EXERCISE REQUIREMENTS:
Retype, exactly as they stand, the lines from the start of the data to the line that contains "להיות גדול יותר בגלל שאי הודאות מתגברת.", both ends included. Leave the pictures out.

RECORDS SHOWN:

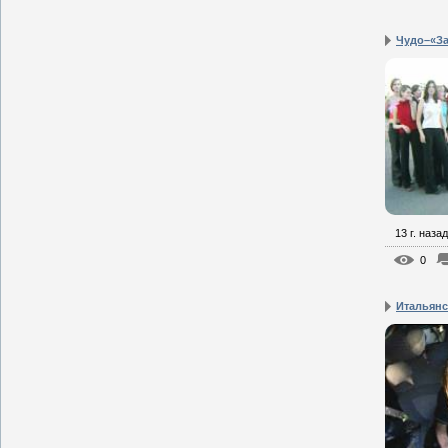
Чудо–«З
13 г. назад
0
Итальянс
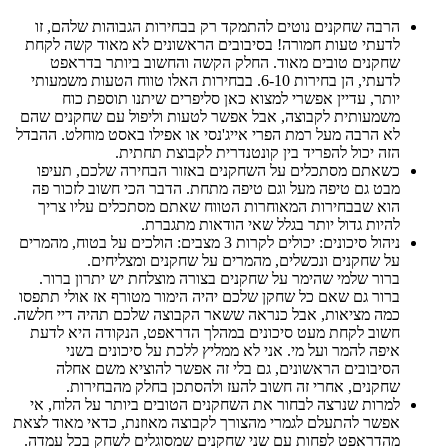
הרבה שחקנים נוטים להתמקד רק בבחירות הגבוהות שלהם, זו
לדעתי טעות חמורה! בסיבובים הראשונים לא מאוד קשה לקחת
שחקנים טובים מאוד. החלק הקשה והחשוב ביותר בדראפט
לדעתי, הן בחירות 6-10. בבחירות האלו טווח הטעות משמעותי
יותר, עדיין אפשרי למצוא כאן סליפרים שיתנו תוספת כוח
משמעותית לקבוצה, אבל אפשר לטעות וליפול עם שחקנים שהם
לא הרבה מעל רמת הפרי אייג'נסי או אפילו באסט מוחלט. ההבדל
הזה יכול להפריד בין קונטנדרית לקבוצת תחתית.
כשאתם מסתכלים על השחקנים באזור הבחירה שלכם, תעיפו
מבט גם טיפה מעל וגם טיפה מתחת. הדבר הכי חשוב לזכור פה
הוא שבבחירות המאוחרות הטווח שאתם מסתכלים עליו צריך
להיות גדול יותר בגלל שאי הודאות מתגברת.
ניהול סיכונים: יכולים לקרות 3 מצבים: הולכים על בטוח, מהמרים
על שחקנים ונכשלים, מהמרים על שחקנים ומצליחים.
ברור שלמי שהימר על שחקנים בצורה מוצלחת יש יתרון ברור.
ברור גם שאם כל שחקן שלכם יהיה הימור מטורף אז אולי תתפסו
כמה מציאות, אבל כנראה ששאר הקבוצה שלכם תהיה דיי חלשה.
חשוב לקחת מעט סיכונים במהלך הדראפט, הנקודה היא לדעת
איפה להמר ועל מי. אני לא ממליץ ללכת על סיכונים בשני
הסיבובים הראשונים, גם בלי זה אפשר להוציא משם אחלה
שחקנים, אחרי זה חשוב להעז ולהסתכן בחלק מהבחירות.
למרות שנרצה לבחור את השחקנים הטובים ביותר על הלוח, אי
אפשר להתעלם לגמרי מהצורך לקבוצה מאוזנת, כדאי מאוד לצאת
מהדראפט לפחות עם שני שחקנים שמסוגלים לשחק בכל עמדה.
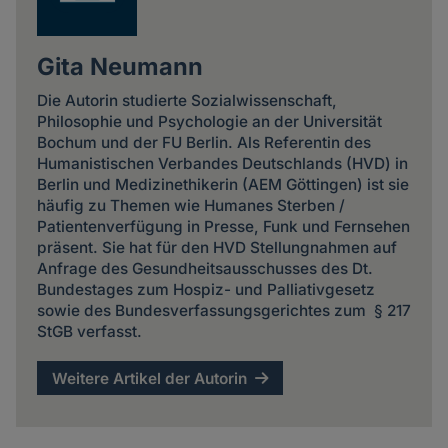
Gita Neumann
Die Autorin studierte Sozialwissenschaft,
Philosophie und Psychologie an der Universität
Bochum und der FU Berlin. Als Referentin des
Humanistischen Verbandes Deutschlands (HVD) in
Berlin und Medizinethikerin (AEM Göttingen) ist sie
häufig zu Themen wie Humanes Sterben /
Patientenverfügung in Presse, Funk und Fernsehen
präsent. Sie hat für den HVD Stellungnahmen auf
Anfrage des Gesundheitsausschusses des Dt.
Bundestages zum Hospiz- und Palliativgesetz
sowie des Bundesverfassungsgerichtes zum § 217
StGB verfasst.
Weitere Artikel der Autorin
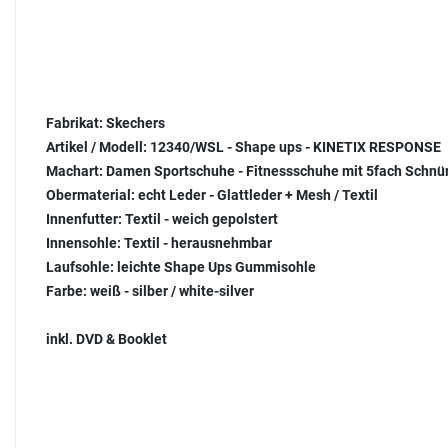
Fabrikat:
Skechers
Artikel / Modell:
12340/WSL - Shape ups - KINETIX RESPONSE
Machart:
Damen Sportschuhe - Fitnessschuhe mit 5fach Schnü
Obermaterial:
echt Leder - Glattleder + Mesh / Textil
Innenfutter:
Textil - weich gepolstert
Innensohle:
Textil - herausnehmbar
Laufsohle:
leichte Shape Ups Gummisohle
Farbe:
weiß - silber / white-silver
inkl. DVD & Booklet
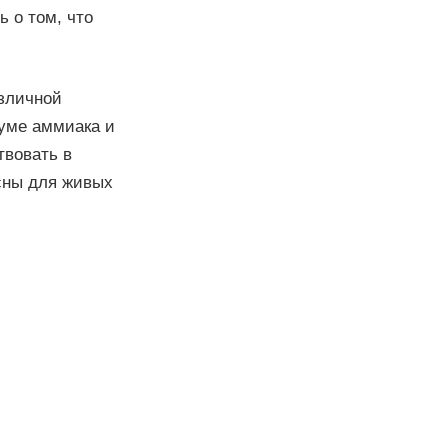
ь о том, что
зличной
уме аммиака и
твовать в
сны для живых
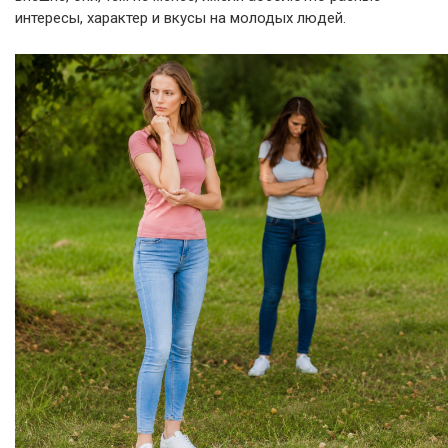
интересы, характер и вкусы на молодых людей.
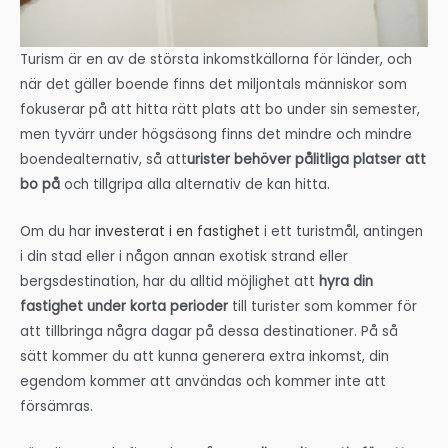
Turism är en av de största inkomstkällorna för länder, och
när det gäller boende finns det miljontals människor som
fokuserar på att hitta rätt plats att bo under sin semester,
men tyvärr under högsäsong finns det mindre och mindre
boendealternativ, så att
urister behöver pålitliga platser att
bo på
och tillgripa alla alternativ de kan hitta.
Om du har
investerat i en fastighet
i ett turistmål, antingen
i din stad eller i någon annan exotisk strand eller
bergsdestination, har du alltid möjlighet att
hyra din
fastighet under korta perioder
till turister som kommer för
att tillbringa några dagar på dessa destinationer. På så
sätt kommer du att kunna generera extra inkomst, din
egendom kommer att användas och kommer inte att
försämras.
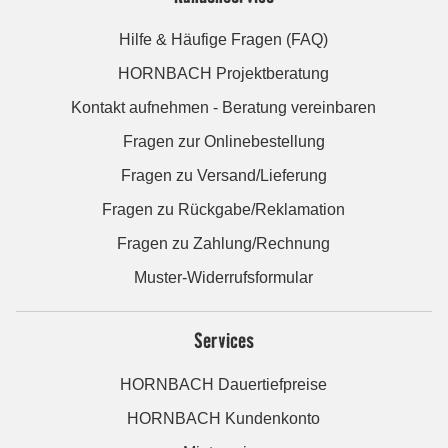
Hilfe & Häufige Fragen (FAQ)
HORNBACH Projektberatung
Kontakt aufnehmen - Beratung vereinbaren
Fragen zur Onlinebestellung
Fragen zu Versand/Lieferung
Fragen zu Rückgabe/Reklamation
Fragen zu Zahlung/Rechnung
Muster-Widerrufsformular
Services
HORNBACH Dauertiefpreise
HORNBACH Kundenkonto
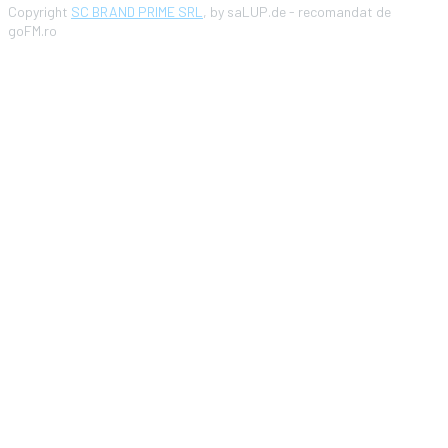
Copyright
SC BRAND PRIME SRL
, by saLUP.de - recomandat de
goFM.ro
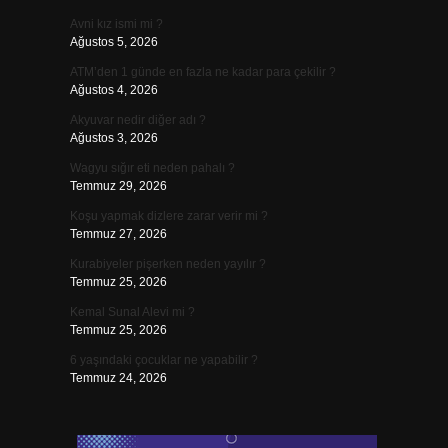
Avni kız ismi mi ?
Ağustos 5, 2026
ATM’den 1 günde en fazla ne kadar para çekilir ?
Ağustos 4, 2026
Akyuvar nedir diğer adı ?
Ağustos 3, 2026
Wagyu sığır eti neden pahalı ?
Temmuz 29, 2026
Koşu yapmak dizlere zarar verir mi ?
Temmuz 27, 2026
Kurabiyeler pişerken neden yayılır ?
Temmuz 25, 2026
Kemal Sunal Alevi mi ?
Temmuz 25, 2026
6 yaşındaki çocuklar ne yapabilir ?
Temmuz 24, 2026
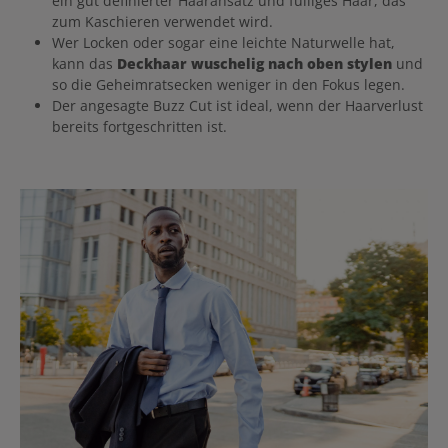
ein gut definierter Haaransatz und fülliges Haar, das
zum Kaschieren verwendet wird.
Wer Locken oder sogar eine leichte Naturwelle hat,
kann das
Deckhaar wuschelig nach oben stylen
und
so die Geheimratsecken weniger in den Fokus legen.
Der angesagte Buzz Cut ist ideal, wenn der Haarverlust
bereits fortgeschritten ist.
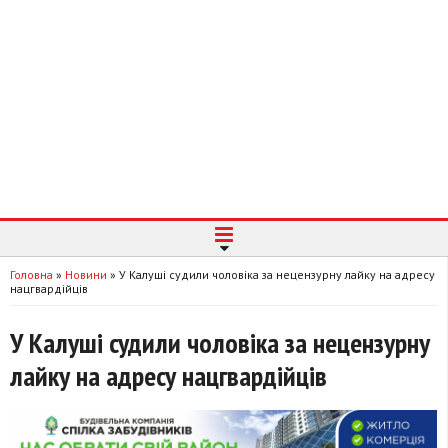
Головна
»
Новини
»
У Калуші судили чоловіка за нецензурну лайку на адресу
нацгвардійців
У Калуші судили чоловіка за нецензурну
лайку на адресу нацгвардійців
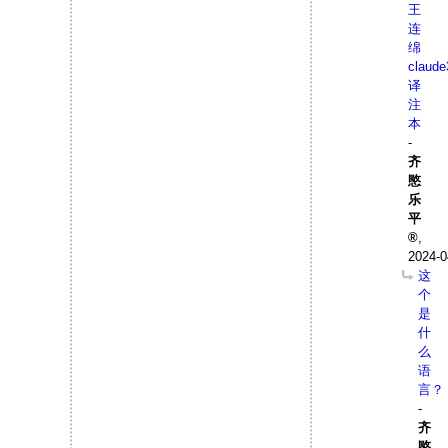
王
连
绵
claude
译
注
本
-
齐
愍
乐
平
,
2024-0
这
个
是
什
么
语
言？
-
齐
愍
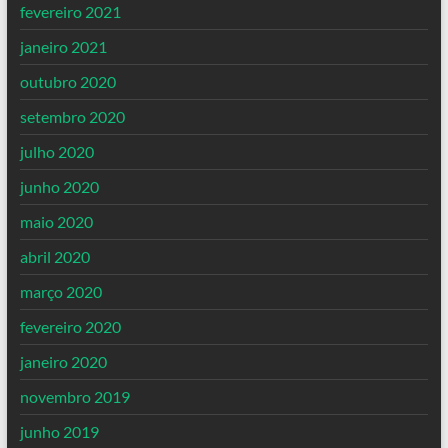
fevereiro 2021
janeiro 2021
outubro 2020
setembro 2020
julho 2020
junho 2020
maio 2020
abril 2020
março 2020
fevereiro 2020
janeiro 2020
novembro 2019
junho 2019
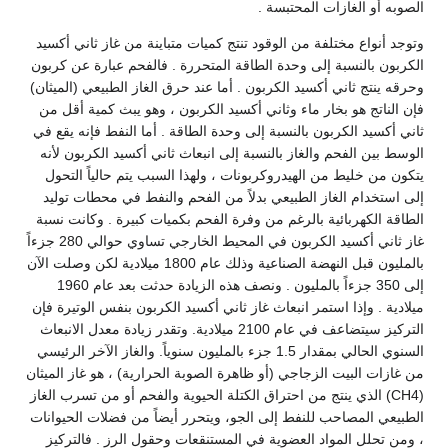
الصوبه أو الغازات المحتبسة .
وتوجد أنواع مختلفة من الوقود تنتج كميات متباينة من غاز ثاني أكسيد
الكربون بالنسبة إلى وحدة الطاقة المتحررة . فالفحم عبارة عن كربون
وحرقه ينتج ثاني أكسيد الكربون . أما عند حرق الغاز الطبيعي (الميثان)
فإن الناتج هو بخار ماء وثاني أكسيد الكربون ، وهو يبث كمية أقل من
ثاني أكسيد الكربون بالنسبة إلى وحدة الطاقة . أما النفط فإنه يقع في
الوسط بين الفحم والغاز بالنسبة إلى انبعاث ثاني أكسيد الكربون لأنه
يتكون من خليط من الهيدروكربونات ، ولهذا السبب يتم حالياً التحول
إلى استخدام الغاز الطبيعي بدلاً من الفحم والنفط في محطات توليد
الطاقة الكهربائية بالرغم من وفرة الفحم بكميات كبيرة . وكانت نسبة
غاز ثاني أكسيد الكربون في المحيط الخارجي تساوي حوالي 280 جزءاً
بالمليون قبل النهضة الصناعية وذلك عام 1800 ميلادية لكن وصلت الآن
إلى 350 جزءاً بالمليون . ونصف هذه الزيادة حدثت بعد عام 1960
ميلادية . وإذا استمر انبعاث غاز ثاني أكسيد الكربون بنفس الوتيرة فإن
التركيز سيتضاعف في عام 2100 ميلادية. وتقدر زيادة معدل الانبعاث
السنوي الحالي بمقدار 1.5 جزء بالمليون سنوياً. والغاز الآخر الرئيسي
من غازات البيت الزجاجي (أو ظاهرة الصوبة الحرارية) ، هو غاز الميثان
(CH4) الذي ينتج من احتراق الكتلة الحيوية والفحم أو من تسرب الغاز
الطبيعي المصاحب للنفط إلى الجو، ويتحرر أيضاً من فضلات الحيوانات
، ومن تحلل المواد العضوية في المستنقعات وحقول الرز . فالتركيز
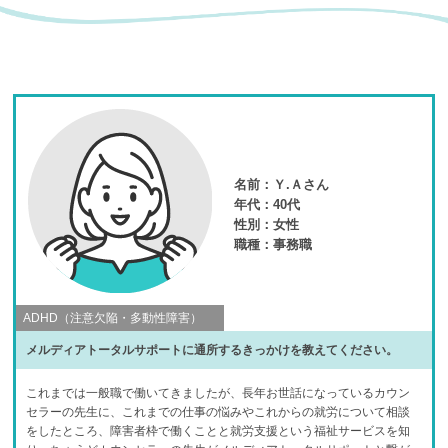
名前：
Ｙ.Ａさん
年代：
40代
性別：
女性
職種：
事務職
ADHD（注意欠陥・多動性障害）
メルディアトータルサポートに通所するきっかけを教えてください。
これまでは一般職で働いてきましたが、長年お世話になっているカウン
セラーの先生に、これまでの仕事の悩みやこれからの就労について相談
をしたところ、障害者枠で働くことと就労支援という福祉サービスを知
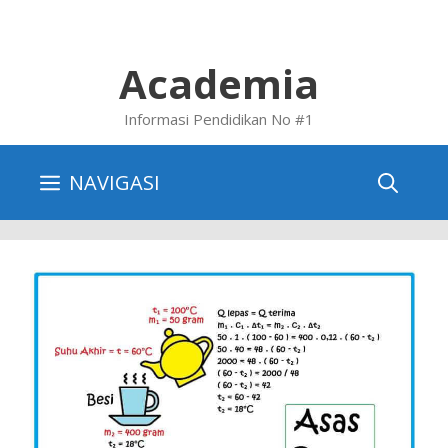
Skip
to
content
Academia
Informasi Pendidikan No #1
NAVIGASI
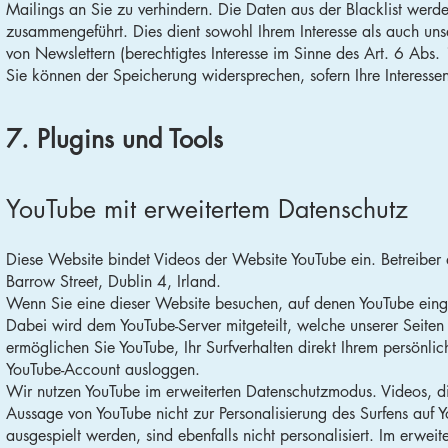
Mailings an Sie zu verhindern. Die Daten aus der Blacklist werd
zusammengeführt. Dies dient sowohl Ihrem Interesse als auch un
von Newslettern (berechtigtes Interesse im Sinne des Art. 6 Abs. 1 
Sie können der Speicherung widersprechen, sofern Ihre Interessen
7. Plugins und Tools
YouTube mit erweitertem Datenschutz
Diese Website bindet Videos der Website YouTube ein. Betreiber
Barrow Street, Dublin 4, Irland.
Wenn Sie eine dieser Website besuchen, auf denen YouTube einge
Dabei wird dem YouTube-Server mitgeteilt, welche unserer Seite
ermöglichen Sie YouTube, Ihr Surfverhalten direkt Ihrem persönli
YouTube-Account ausloggen.
Wir nutzen YouTube im erweiterten Datenschutzmodus. Videos, d
Aussage von YouTube nicht zur Personalisierung des Surfens auf 
ausgespielt werden, sind ebenfalls nicht personalisiert. Im erw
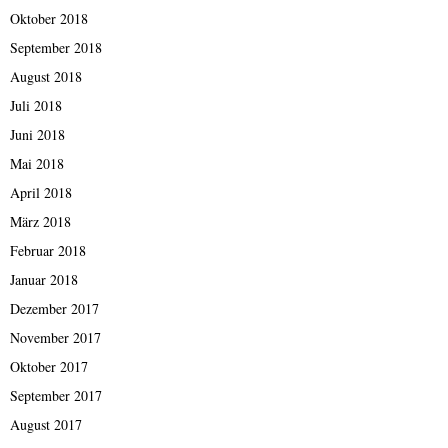
Oktober 2018
September 2018
August 2018
Juli 2018
Juni 2018
Mai 2018
April 2018
März 2018
Februar 2018
Januar 2018
Dezember 2017
November 2017
Oktober 2017
September 2017
August 2017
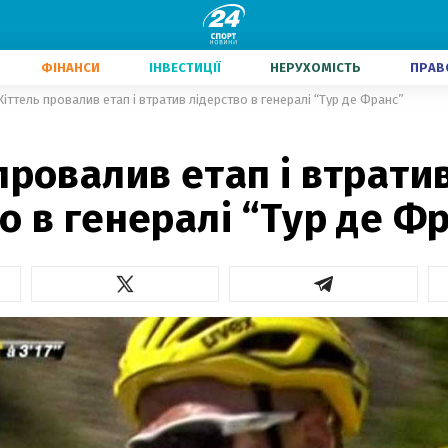
ФІНАНСИ
ІНВЕСТИЦІЇ
НЕРУХОМІСТЬ
ПРАВ
Кіттель провалив етап і втратив лідерство в генералі “Тур де Франс”
провалив етап і втрати
о в генералі “Тур де Ф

RESULT:
Чудо–«З
13 г. назад
0
Итальянс
הרבה שחקנים נוטים להתמקד רק בבחירות הגבוהות שלהם, זו
לדעתי טעות חמורה! בסיבובים הראשונים לא מאוד קשה לקחת
שחקנים טובים מאוד. החלק הקשה והחשוב ביותר בדראפט
לדעתי, הן בחירות 6-10. בבחירות האלו טווח הטעות משמעותי
יותר, עדיין אפשרי למצוא כאן סליפרים שיתנו תוספת כוח
משמעותית לקבוצה, אבל אפשר לטעות וליפול עם שחקנים שהם
לא הרבה מעל רמת הפרי אייג'נסי או אפילו באסט מוחלט. ההבדל
הזה יכול להפריד בין קונטנדרית לקבוצת תחתית.
כשאתם מסתכלים על השחקנים באזור הבחירה שלכם, תעיפו
מבט גם טיפה מעל וגם טיפה מתחת. הדבר הכי חשוב לזכור פה
הוא שבבחירות המאוחרות הטווח שאתם מסתכלים עליו צריך
להיות גדול יותר בגלל שאי הודאות מתגברת.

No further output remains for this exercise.